Ich nahm die Serviette und tupfte mir den Vorschriften entsprechend den Mund ab. Dann legte ich sie zusammen mit meinem Besteck auf meinen Teller.
Kaum hatte Joffrey diesen abgeräumt, fing Lord Thymeris an zu reden. Er hatte wahrscheinlich genug Zeit gehabt, sich ein Thema zu überlegen.

"Lest Ihr gerne?"

Ich horchte auf. Wie kam er jetzt darauf? "Durchaus, ja. Wieso fragt Ihr?"
"Ich sah, wie Euer Meister Euch einige Bücher mitgab."

So, du hast mich also aus der Ferne beobachtet, aber herangekommen bist du nicht.

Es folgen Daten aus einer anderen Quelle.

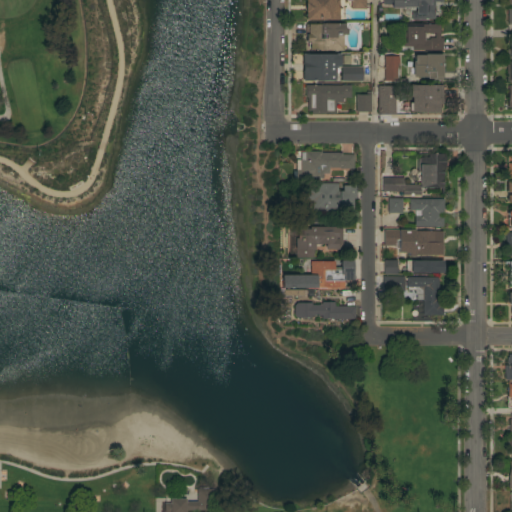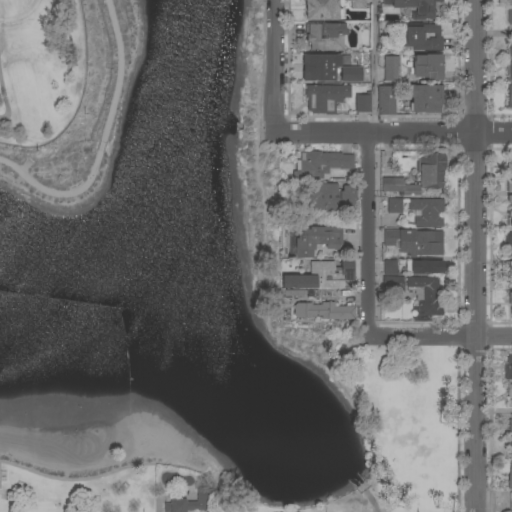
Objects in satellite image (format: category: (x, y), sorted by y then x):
building: (508, 2)
building: (509, 2)
building: (357, 4)
building: (357, 4)
building: (414, 7)
building: (415, 7)
building: (319, 9)
building: (321, 9)
building: (509, 16)
building: (509, 20)
building: (421, 35)
building: (324, 36)
building: (325, 37)
building: (422, 37)
building: (510, 48)
building: (509, 50)
building: (428, 64)
building: (426, 66)
road: (275, 67)
building: (319, 67)
building: (319, 67)
road: (372, 67)
building: (389, 68)
building: (391, 68)
building: (508, 71)
building: (351, 73)
building: (509, 73)
building: (350, 74)
building: (325, 96)
building: (509, 96)
building: (509, 96)
building: (325, 97)
building: (424, 98)
building: (425, 98)
building: (383, 99)
building: (385, 100)
building: (362, 102)
building: (361, 103)
road: (323, 134)
road: (441, 134)
road: (101, 141)
building: (321, 163)
building: (321, 164)
building: (508, 168)
building: (509, 170)
building: (417, 176)
building: (419, 176)
building: (508, 190)
building: (509, 192)
building: (330, 196)
building: (331, 196)
building: (393, 205)
building: (394, 205)
building: (426, 212)
building: (426, 212)
building: (509, 215)
building: (509, 218)
road: (369, 234)
building: (312, 240)
building: (313, 240)
building: (413, 241)
building: (413, 242)
building: (508, 243)
building: (508, 244)
road: (479, 256)
building: (425, 266)
building: (389, 267)
building: (390, 267)
building: (426, 267)
building: (509, 274)
building: (510, 274)
building: (319, 276)
building: (321, 276)
building: (392, 283)
building: (393, 284)
park: (179, 290)
building: (294, 292)
building: (424, 293)
building: (426, 293)
building: (510, 301)
building: (510, 303)
building: (323, 310)
building: (321, 311)
road: (439, 335)
building: (508, 366)
building: (508, 368)
building: (509, 390)
building: (509, 391)
building: (509, 436)
building: (509, 438)
road: (102, 474)
building: (509, 474)
building: (510, 474)
building: (187, 503)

"In Feste Goldstern gibt es eine sehr umfangreiche Bibliothek", fuhr er fort und nippte an seinem Weinglas, welches ihm bereits zweimal wieder aufgefüllt wurde, während ich noch immer mit meinem ersten kämpfte. "Bei Gelegenheit werde ich sie Euch zeigen."
Ich lächelte, dieses Mal ehrlich. Bibliotheken hatte ich schon immer geliebt. "Darüber würde ich mich sehr freuen."
Er hielt kurz inne und sah mich an, dann nahm er einen vollen Schluck und stellte den Becher ab.
"Was lest Ihr denn so?"
"Oh, ehm, vieles."
"Und am liebsten?"
Ich überlegte. "Ziemlich viele Liebesgeschichten", sagte ich ehrlich und errötete leicht. "Typische Frauengeschichten. Aber ich lese auch gerne historische Sachen, über vergangene Schlachten und Könige oder so ähnlich."
Lord Thymeris hob die Augenbrauen. "Das wiederum ist untypisch für Frauen."
"Verzeiht...", murmelte ich unsicher, "Findet Ihr das unangebracht?"
"Ganz im Gegenteil." Er setzte sich im Stuhl um. "Ich finde jeder Bewohner eines Landes sollte sich auch für dessen Geschichte interessieren. Frauen haben vielleicht in der Politik keinen Platz, aber sie sollten trotzdem Bescheid wissen."
Ich war etwas erstaunt über die Einstellung. Die Männer die ich bisher kannte wollten das Frauen ihre Betten wärmten, Kinder großzogen und sich sonst aus allem heraushielten.
Ich gab ihm keine Antwort, sondern leerte einfach meinen Becher. "Verzeiht, Mylord, aber ich denke ich werde mich nun zurückziehen."
"Natürlich, Mylady." Er sprang auf und zog mir den Stuhl zurück und geleitete mich dann zum Ausgang. Davor blieb ich noch einmal stehen und drehte mich zu ihm um. Der Kerzenschein flackerte in seinen Augen und ließen sie noch dunkler wirken. Die Schatten auf dem Gesicht hoben noch einmal deutlich seine männlichen Züge hervor.
"Ich danke Euch für den schönen Abend, Mylord."
"Ich habe Euch zu danken, Lady Aree."
Ich zögerte kurz. "Mylord?"
Er sagte nichts, wartete nur, dass ich weiter sprach.
"Würdet Ihr mir gestatten morgen zu reiten, anstatt in der Kutsche zu fahren?"
Einige Sekunden herrschte Stille, während er meine Bitte verarbeitete. "Es ist sehr anstrengend, den ganzen Tag im Sattel zu sitzen", sagte er dann. "Besonders für eine zarte Frau, wie Ihr es seid."
Ich deutete das als ein Nein und senkte den Blick. "Dann wünsche ich Euch eine erholsame Nacht."
"Euch ebenso, Mylady."
Dann trat ich in die kalte Nacht. Die Feuer brannten noch immer, aber es war deutlich leiser geworden. Zurück in meinem Zelt war es Roya, die mir beim Entkleiden half. Ich war froh darüber. Wer wusste schon auf was für komische Ideen Sarameh kommen würde. Außerdem hätte sie mich über den Abend ausgequetscht, wohingegen Roya mich nur wenig fragte.
Schließlich lag ich im Bett, während Roya die Kerzen löschte und noch einmal den Kohleofen anheizte, mir eine angenehme Nacht wünschte und mich dann allein ließ.
Da trat das Heimweh ein und irgendwann weinte ich mich leise in den Schlaf.